Más allá de los ejemplos, pero con ellos, el desnudo del poder realizado por Maquiavelo, afana el divorcio entre un buen político y un político bueno
“El Principe” de Maquiavelo describe amoralmente el ejercicio del poder y por eso es la primera piedra de la ciencia política moderna que pretende estudiar la política con objetividad, es decir, con independencia de prejuicios y valoraciones. Como allí también se hace explícita la superioridad de la “razón de estado” sobre cualquier otra legitimidad, es la primera gran racionalización del estado moderno y del estado laico. Pero estas dos versiones son poco reconocidas. En su lugar se impone la idea de que la obra es un manual para lograr el éxito en los tres grandes momentos del poder: la conquista, la consolidación y el sostenimiento; que el éxito se logra usando sin asco los medios mas eficaces; y que por ello no es solamente un manual amoral sino inmoral. Y es esta interpretación la que más ha calado y la que más molestias ha producido porque desnudar el poder es una grosería para el perfumado recato moralista que envuelve todo en finos paños y es poco dado a alumbrar las catacumbas; porque es mas grosero aún que se pueda usar la moral como instrumento de poder; y porque atreverse a “mostrar la bestia” sin recriminar su bestialidad sugiere simpatía por ambas. Y efectivamente, aunque en los anales de la historia de la ciencia se reconoce a Maquiavelo como gestor de un importante giro epistemológico, está sembrada en la cultura general la idea de un hombre que, aunque incapaz de dar malos ejemplos, terminó ofreciendo consejos para liberar toda la caterva de íncubos y súcubos.

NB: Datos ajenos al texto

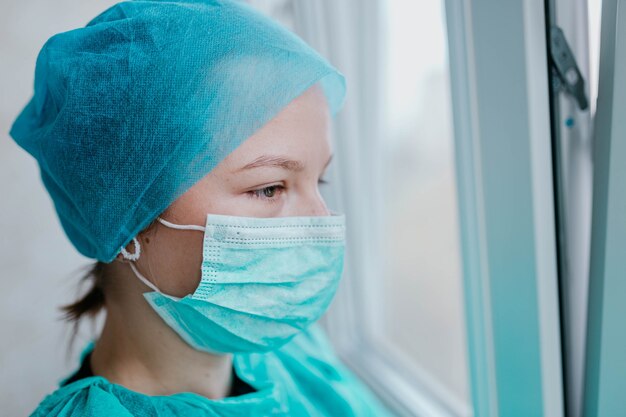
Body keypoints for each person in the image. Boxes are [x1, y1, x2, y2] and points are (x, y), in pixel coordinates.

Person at [9, 1, 393, 416]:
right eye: (269, 189)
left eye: (318, 181)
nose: (321, 223)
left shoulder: (297, 354)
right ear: (125, 213)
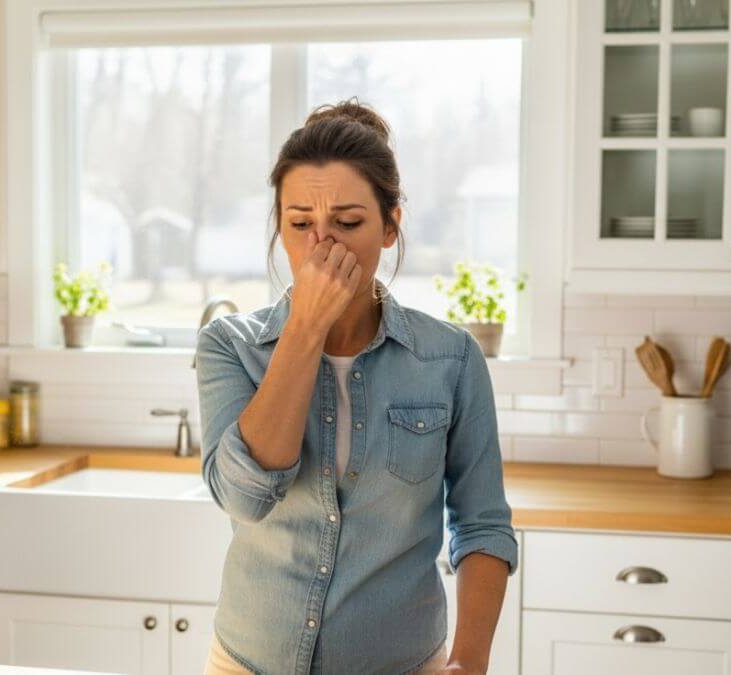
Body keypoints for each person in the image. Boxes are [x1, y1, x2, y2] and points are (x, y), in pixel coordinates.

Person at [195, 98, 517, 675]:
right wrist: (306, 328)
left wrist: (470, 662)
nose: (323, 246)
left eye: (347, 223)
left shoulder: (451, 358)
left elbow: (482, 524)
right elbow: (244, 498)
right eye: (300, 225)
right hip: (248, 662)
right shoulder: (230, 346)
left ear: (391, 225)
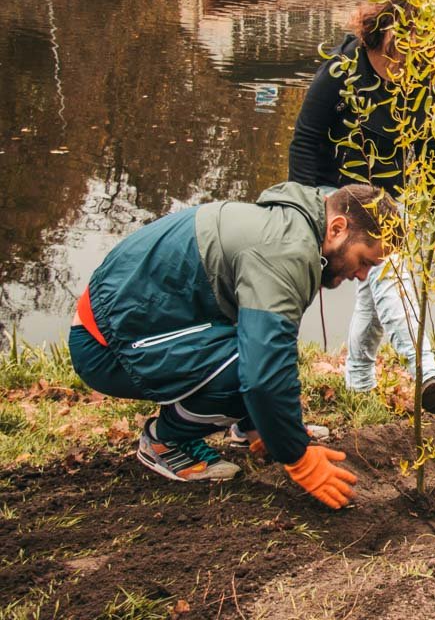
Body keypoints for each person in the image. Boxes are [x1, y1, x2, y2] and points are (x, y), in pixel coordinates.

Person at [69, 183, 396, 509]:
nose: (363, 275)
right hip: (108, 346)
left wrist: (267, 428)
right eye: (364, 260)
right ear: (338, 228)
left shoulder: (299, 220)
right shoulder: (286, 251)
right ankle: (163, 442)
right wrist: (297, 455)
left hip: (143, 318)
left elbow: (269, 345)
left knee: (269, 349)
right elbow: (261, 375)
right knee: (251, 365)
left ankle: (247, 427)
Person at [288, 0, 435, 412]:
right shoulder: (340, 72)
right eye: (396, 55)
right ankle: (424, 369)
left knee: (376, 288)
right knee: (387, 274)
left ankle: (359, 380)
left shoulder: (424, 78)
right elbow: (306, 139)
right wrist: (303, 209)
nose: (404, 66)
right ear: (374, 38)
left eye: (416, 55)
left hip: (387, 197)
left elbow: (431, 148)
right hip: (339, 198)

Mas alla de la diátriba, lo cierto es que por causa de Maquiavelo ya no será posible evaluar el ejercicio del poder sin el referente maquiavélico y aunque la riposta moralista insulta por inmoral al maquiavelismo en su afan de recuperar el honor y la bondad para la política, la realidad es tozuda. Para ejemplos cito dos muy significativos. Solo tres años después de El príncipe apareció la obra Educación del príncipe cristiano en la que Erasmo de Rotterdam contrapone al laicismo de Maquiavelo el humanismo religioso con su catecismo para la formación del gobernante bueno, no maquiavélico; sin embargo, sus admoniciones son desmentidas en la práctica por conspicuos príncipes cristianos de la misma época como Francisco I de Francia, Felipe II de España, Enrique VIII de Inglaterra que terminaron siendo religiosamente maquiavélicos. Por su parte, dos siglos después, aparece el Anti-maquiavelo escrito por Federico II el Grande, rey de Prusia, a instancias e insistencias de Voltaire cuando el futuro rey aun jugueteaba con la filosofía y estaba sinceramente horrorizado por el deshonor poco aristócrata y por tanto inmoral del maquiavelismo; pero la letra y el espíritu de la obra fueron desmentidos en la práctica por el mismo autor durante su largo, cruel y maquiavélico despotismo ilustrado, para desilusión y amargura del propio Voltaire, su antiguo mentor.
Más allá de los ejemplos, pero con ellos, el desnudo del poder realizado por Maquiavelo, afana el divorcio entre un buen político y un político bueno. La moral y la política dejan de ser simbióticas y se convierten en dicotómicas, sobre todo porque, aun suponiendo que alguien adquiere, consolida y sostiene el poder para fines altruistas, requiere tanto del éxito en esa empresa como quien hace lo mismo con fines egoístas o perversos. Y también porque, sin valoración moral, el poder es un útil y su ejercicio una técnica de la cual se pide eficacia y protección con gafas oscuras. Lo bueno, entonces, se convierte en lo útil y eficaz. Como consecuencia un buen político es el que tiene éxito y no es necesariamente un político bueno (legal, justo, piadoso y solidario como mínima moralia), y viceversa.
Y ante la dificultad para disolver esta dicotomía, nos resignamos a alguna dosis de maquiavelismo y nos consuela el refrán “Para hacer tortillas hay que quebrar huevos”. Es posible que esta especie de indiferencia moral nos permita desayunar un poco más tranquilos. Pero queda el resto del día.
¿Será posible deshacer el divorcio entre la buena política y la política buena?